Cervical remodeling during pregnancy and parturition

Abstract

Appropriate and timely cervical remodeling is key for successful birth. Premature cervical opening can result in preterm birth which occurs in 12.5% of pregnancies. Research focused on the mechanisms of term and preterm cervical remodeling is essential to prevent prematurity. This review highlights recent findings that better define molecular processes driving progressive disorganization of the cervical extracellular matrix. This includes studies that redefine the role of immune cells and identify diverse functions of the cervical epithelia and hyaluronan in remodeling.
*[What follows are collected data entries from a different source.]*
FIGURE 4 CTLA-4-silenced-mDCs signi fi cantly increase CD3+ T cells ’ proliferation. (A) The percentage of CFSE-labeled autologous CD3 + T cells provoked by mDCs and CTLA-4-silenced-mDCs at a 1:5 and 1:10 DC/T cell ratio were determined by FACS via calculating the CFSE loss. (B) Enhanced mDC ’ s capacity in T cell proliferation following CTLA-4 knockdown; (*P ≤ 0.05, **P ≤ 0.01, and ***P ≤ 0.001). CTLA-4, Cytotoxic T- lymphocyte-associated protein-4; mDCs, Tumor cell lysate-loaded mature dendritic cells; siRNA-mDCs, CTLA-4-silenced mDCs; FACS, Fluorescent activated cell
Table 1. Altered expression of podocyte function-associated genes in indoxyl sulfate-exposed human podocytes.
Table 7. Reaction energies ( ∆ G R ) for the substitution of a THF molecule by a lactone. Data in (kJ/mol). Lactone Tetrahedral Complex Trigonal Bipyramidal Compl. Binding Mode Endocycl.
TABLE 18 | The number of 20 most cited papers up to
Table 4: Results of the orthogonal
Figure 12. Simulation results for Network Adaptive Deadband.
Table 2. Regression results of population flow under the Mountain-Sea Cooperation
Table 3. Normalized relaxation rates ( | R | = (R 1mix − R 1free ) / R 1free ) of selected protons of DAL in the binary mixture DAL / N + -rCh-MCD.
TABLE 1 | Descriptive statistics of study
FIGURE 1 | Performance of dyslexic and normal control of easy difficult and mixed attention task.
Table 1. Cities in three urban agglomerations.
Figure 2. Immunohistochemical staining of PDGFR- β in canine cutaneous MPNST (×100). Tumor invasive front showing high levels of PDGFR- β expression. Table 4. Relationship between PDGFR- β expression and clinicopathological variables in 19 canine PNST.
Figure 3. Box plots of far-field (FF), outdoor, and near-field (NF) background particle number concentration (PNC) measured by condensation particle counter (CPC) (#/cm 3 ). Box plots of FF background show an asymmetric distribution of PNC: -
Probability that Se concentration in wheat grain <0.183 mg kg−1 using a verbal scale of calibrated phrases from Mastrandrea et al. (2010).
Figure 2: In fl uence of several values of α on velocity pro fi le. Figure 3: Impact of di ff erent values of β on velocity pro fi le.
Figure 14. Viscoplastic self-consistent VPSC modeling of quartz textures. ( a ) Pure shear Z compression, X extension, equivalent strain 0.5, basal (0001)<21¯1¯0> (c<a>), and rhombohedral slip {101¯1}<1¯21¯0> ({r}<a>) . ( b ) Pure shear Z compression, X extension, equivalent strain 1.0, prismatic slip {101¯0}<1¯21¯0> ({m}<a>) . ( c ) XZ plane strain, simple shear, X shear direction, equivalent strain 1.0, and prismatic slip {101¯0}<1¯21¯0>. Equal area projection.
New investigations proposing that infection-induced premature cervical remodeling is distinct from the normal process are presented. Recent advances in our understanding of term and preterm cervical remodeling provide new directions for investigation and compel investigators to reevaluate currently accepted models.

Figure 1

Changes in the Cervical Stroma and Epithelia During the Remodeling Process. (a) Transmission electron microscopy (20,500X) of a cross section of mouse cervical collagen fibrils. These images provide a dramatic illustration of the change in matrix organization from early to late pregnancy that result in maximal loss of cervical tensile strength at birth. On day 6 of gestation (upper), fibrils are smaller and form a tightly packed organized structure. By late on gestation (day 18; lower), the fibrils are slightly larger, most likely due to the loss of collagen cross-linking and changes in matricellular proteins. Packing is disorganized with large spaces between fibrils and the increase in glycosaminoglycans (GAGs) produced at term. This disorganization of the extracellular matrix leads to a loss of tissue integrity allowing the cervix to open during birth. Bar, 1μm. (b) The cervical epithelia play important functions to protect the weakened stromal matrix. To meet these demands, the epithelia (E) proliferate and differentiate through pregnancy. In addition, changes in barrier properties as well as increased expression of repair and surveillance proteins function to protect the cervix (e.g. TFF1 and SPINK5). The increased production of cervical mucus provides both immune and physical protection. Additionally, enzymes upregulated during cervical ripening, such as HAS2 (synthesizes HA) and SRD5a1, are produced in the epithelium. SRD5a1 is required for metabolism of progesterone in the cervix. The loss of progesterone function is a key step in initiating cervical ripening at term. S, Stroma, M, Mucus, Os- cervical opening.

Figure 2

Proposed model for hyaluronan's functions in cervical remodeling. (a) A cartoon representing the stromal cross section from Figure 1a illustrates the increase in high MW hyaluronan (HA) in the stromal matrix from early to late pregnancy. (b) As HA synthesis is increased at the end of pregnancy, we propose it forms cross-links with versican leading to increased tissue compliance, viscoelasticity and collagen disorganization. (c) During labor, hyaluronidase (HAase) and ADAMTS enzymes cleave HA and versican, respectively, causing a complete loss of integrity and cervical dilation. (d) During postpartum repair, low MW HA, versican fragments and damaged collagen must be removed with the help of immune cells such as neutrophils (Neu) and macrophages (MΦ).